Software to analyze spectral data obtained with the NICMOS spectrometer

Screenshot of NICMOSlook

NICMOSlook is a computer program to analyze spectral data obtained with the Near Infrared Camera and Multi-Object Spectrometer (NICMOS) on board the Hubble Space Telescope (HST). The program originated as Calnic C, which was designed at the Space Telescope European Coordinating Facility (ST-ECF) and programmed in IDL. NICMOSlook is available from their website.

One of the capabilities of NICMOS is its grism mode for slitless spectrometry at low resolution. Typically, a direct image is taken in conjunction with grism images for wavelength calibration. NICMOSlook is a highly specialized interactive tool to extract
one-dimensional spectra (flux versus wavelength) from such data.

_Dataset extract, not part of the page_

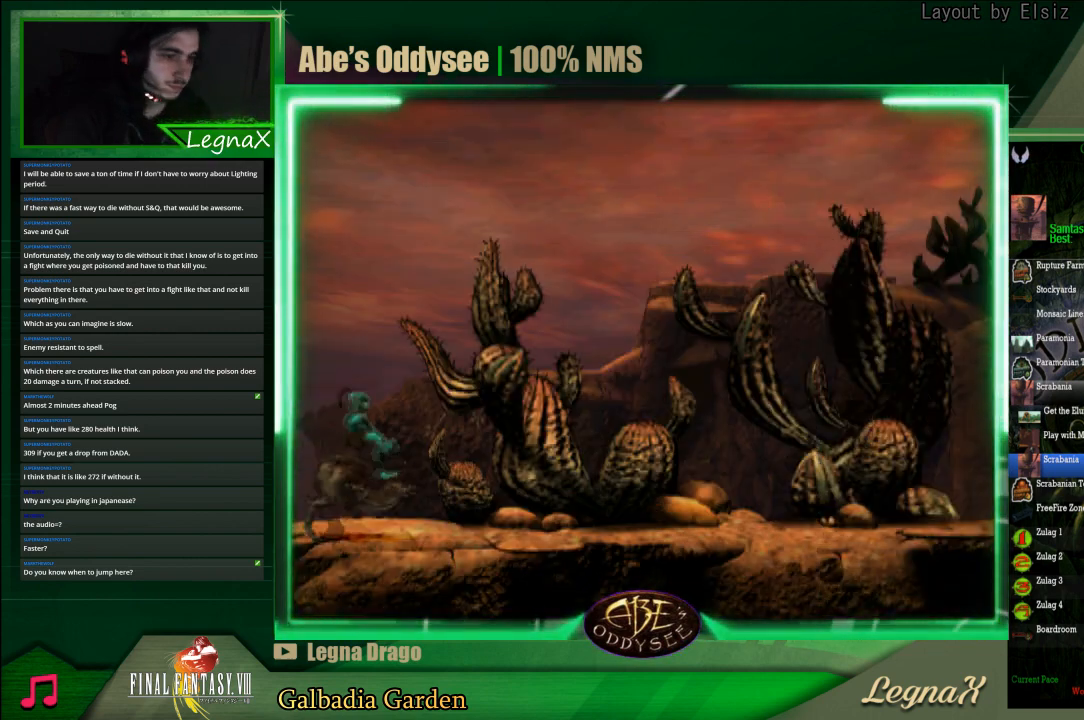
{"buttons": ["R1"], "left_stick": "right", "events": []}
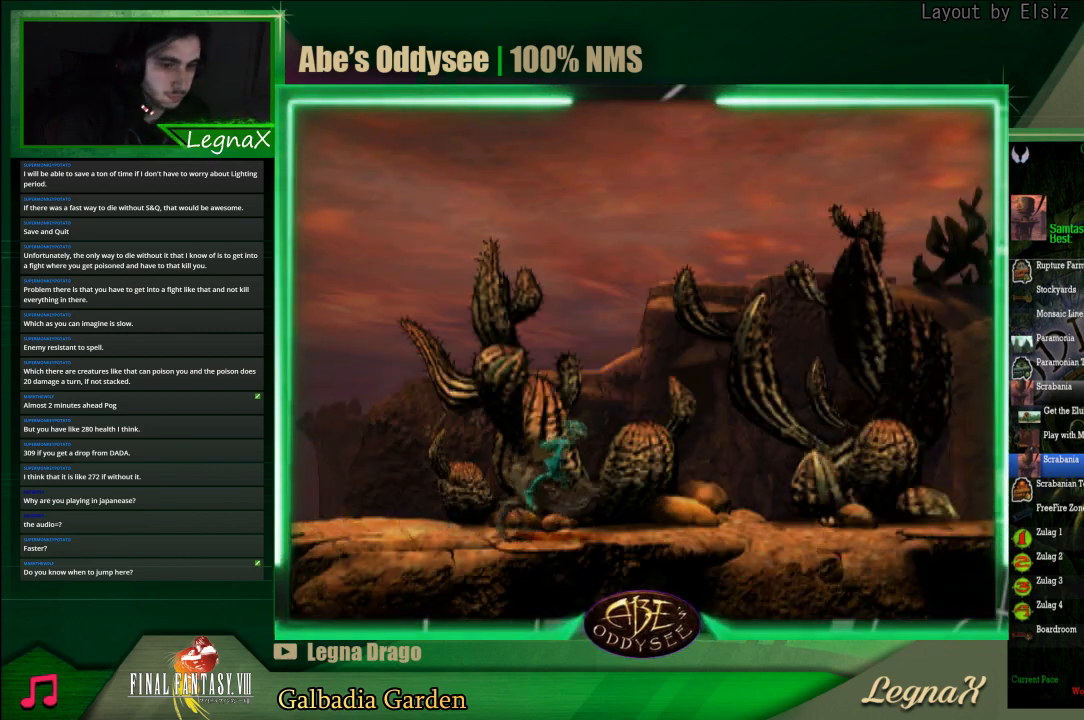
{"buttons": ["R1"], "left_stick": "right", "events": []}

NICMOSlook is most commonly used for small amounts of data when users prefer to have full control of all the parameters for individual spectrum extraction, or for cases where Calnic C did not extract the spectra satisfactorily. Unlike Calnic C, NICMOSlook requires the user to determine the best way to find an object and provides a number of different ways to accomplish this. Similarly, the user decides whether to use a weighting appropriate for point sources or weighting by the size of the object for the extraction of the spectra.

==Calnic C==
Calnic C is a non-interactive counterpart, a program that performs a subset of NICMOSlook's functions with a "pipelined" approach. Maintenance of Calnic C stopped in 2000 and the program is now considered to be obsolete.